The biggest problem the entire panel seemed to have was making the magazine much more course as the years have passed. William Gaines liked a combination of irreverence, borscht-belt humor, and playful ribbing. These days, the magazine has to compete with other “edgy” entertainments like “South Park” and just about any show that airs on Adult Swim, and have had to become a little more icky over the years. The writers feel they’ve found a balance. Pick up a copy sometime, though, and you’ll see that, even though the humor may be a bit more broad than you remember, it’s still largely in the same spirit as you remember from when you were a kid (and, let’s face it, we nearly all read it).
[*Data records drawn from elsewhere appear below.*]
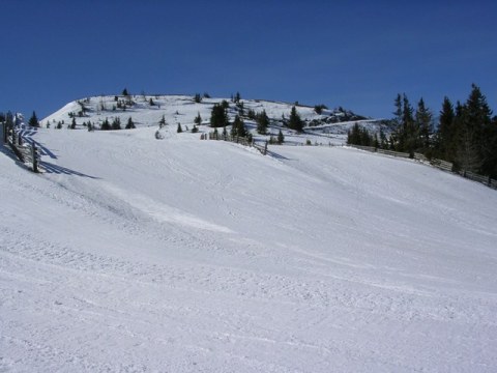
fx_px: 546
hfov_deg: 49.0
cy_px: 186
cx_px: 248
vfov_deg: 37.7
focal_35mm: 38
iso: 50
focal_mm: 5.8
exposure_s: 1/805
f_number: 5.6
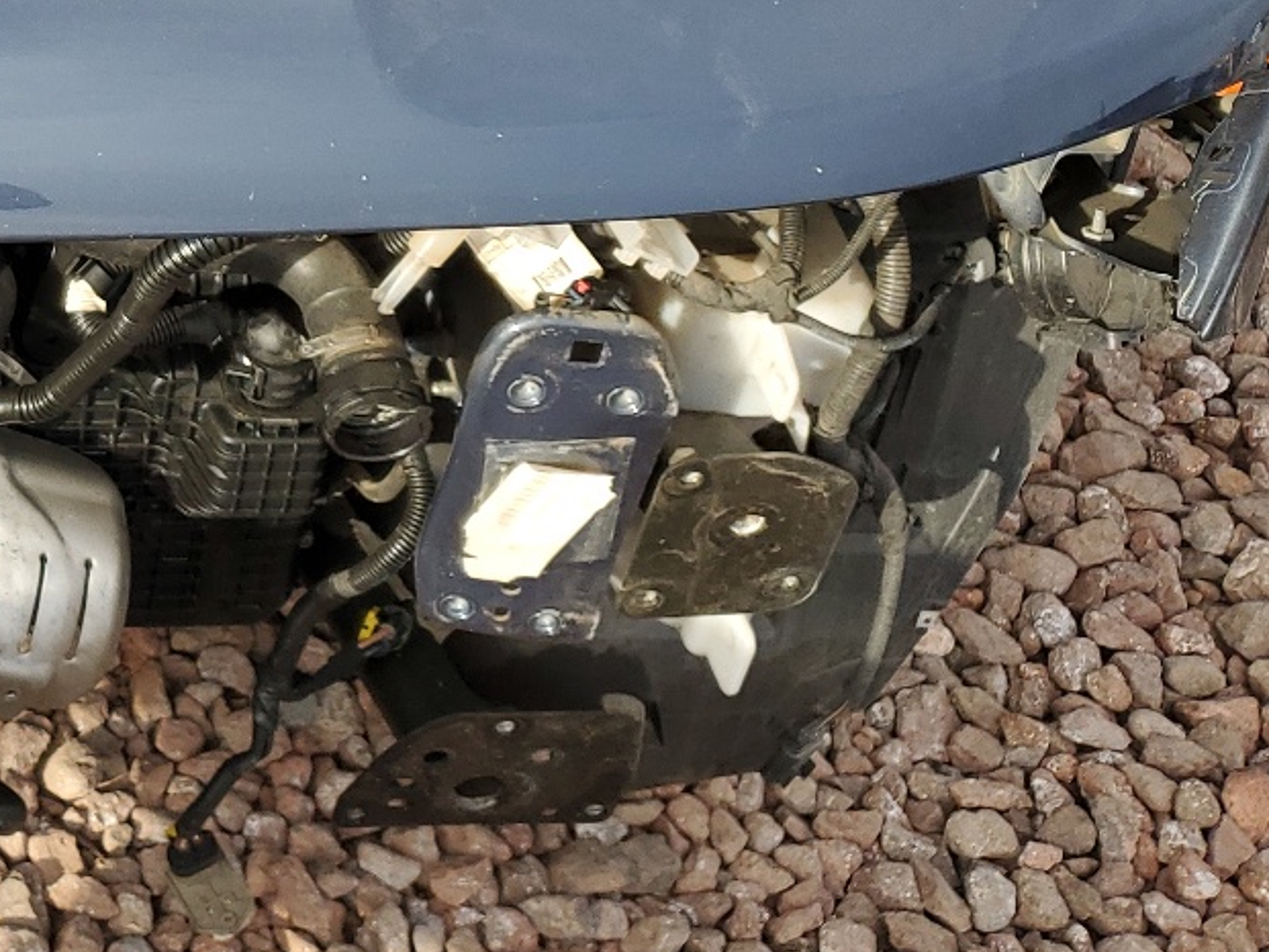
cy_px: -22
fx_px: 2457
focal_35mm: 67
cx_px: -286
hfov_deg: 25.7
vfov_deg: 21.1
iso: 50
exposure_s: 1/833
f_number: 1.5
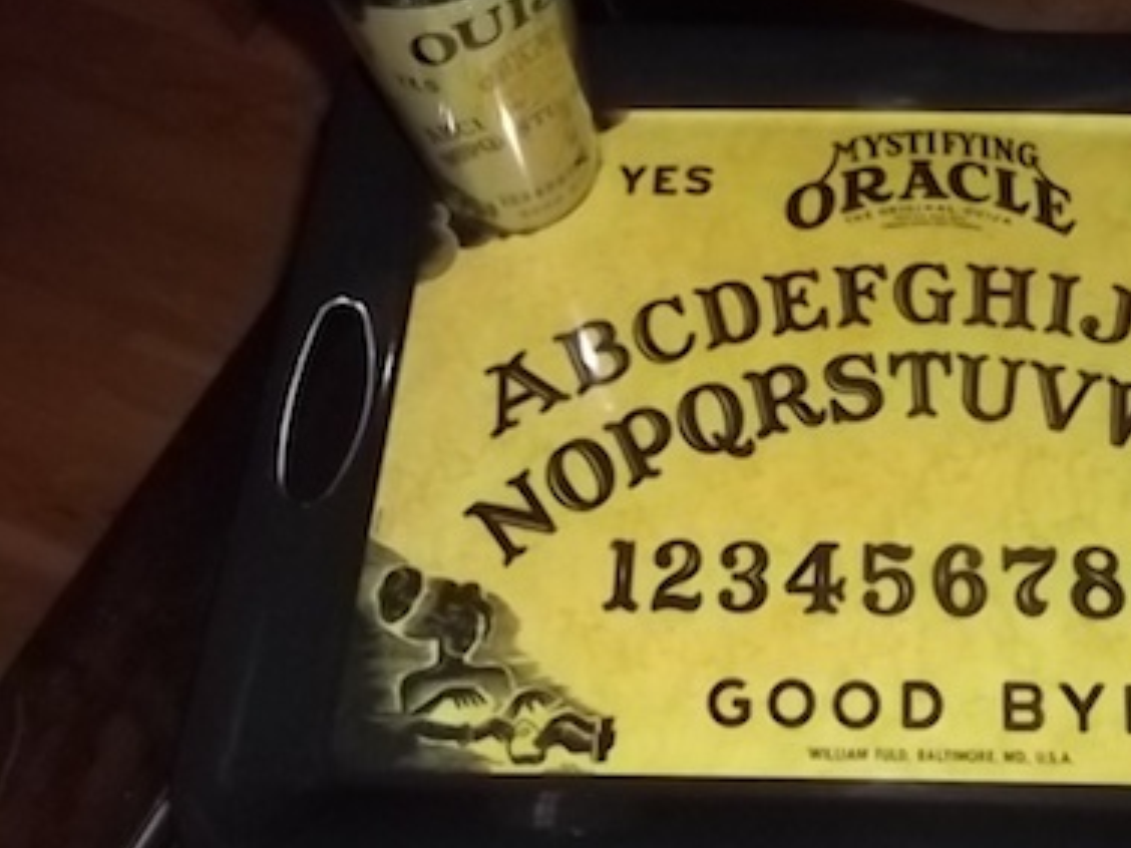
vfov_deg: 28.5
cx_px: 874
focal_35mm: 51
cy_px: 368
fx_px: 1666
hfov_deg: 36.4
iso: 250
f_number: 2.9
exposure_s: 1/30
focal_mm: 5.7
I have decided that my 7-year-old nephew will get a subscription to the magazine come his 8th birthday.

 

The third panel I attended that day was for the new book Writing Movies for Fun and Profit (with the “Fun and” cleverly crossed off) by Thomas Lennon and Ben Garant from the sketch comedy show “The State,” (which you ought to know about). Thomas Lennon, I have to say, has the uncanny ability to make me giggle just by sitting still, so it was a pleasure to see him in person. He ran out into the audience and gave everyone a high five, and he proceeded to offer a panel seat to someone who couldn’t find a chair. The fellow refused, which baffled everyone in the room, including Lennon and Garant. I guess there are some fans who would rather observe than participate.

Garant and Lennon

The panel was mostly them talking about their job in Hollywood as screenwriters of forgettable comedies like “Taxi,” “Night at the Museum,” and “Herbie Fully Loaded” (Quote on the back jacket: “Lennon and Garant are the reason ‘Night at the Museum’ won so many Oscars.” -Ben Stiller). They do realize that they’re not making hard-hitting, edgy comedies by any stretch of the imagination, and have a very healthy, workmanlike attitude toward the movie business. Their book is fraught with practical advice, and is essentially an important lesson in swallowing your pride. Since they’re Lennon and Garant, though, they give their lessons with a stirring amount of good humor, wise irony, and hysterical flippant remarks. As a special bonus, they also screened a super-secret pilot for a super-secret TV show that has not yet been picked up, and whose content is super-secret. It’s a sci-fi spoof called “Alabama.” Which is awesomely hilarious.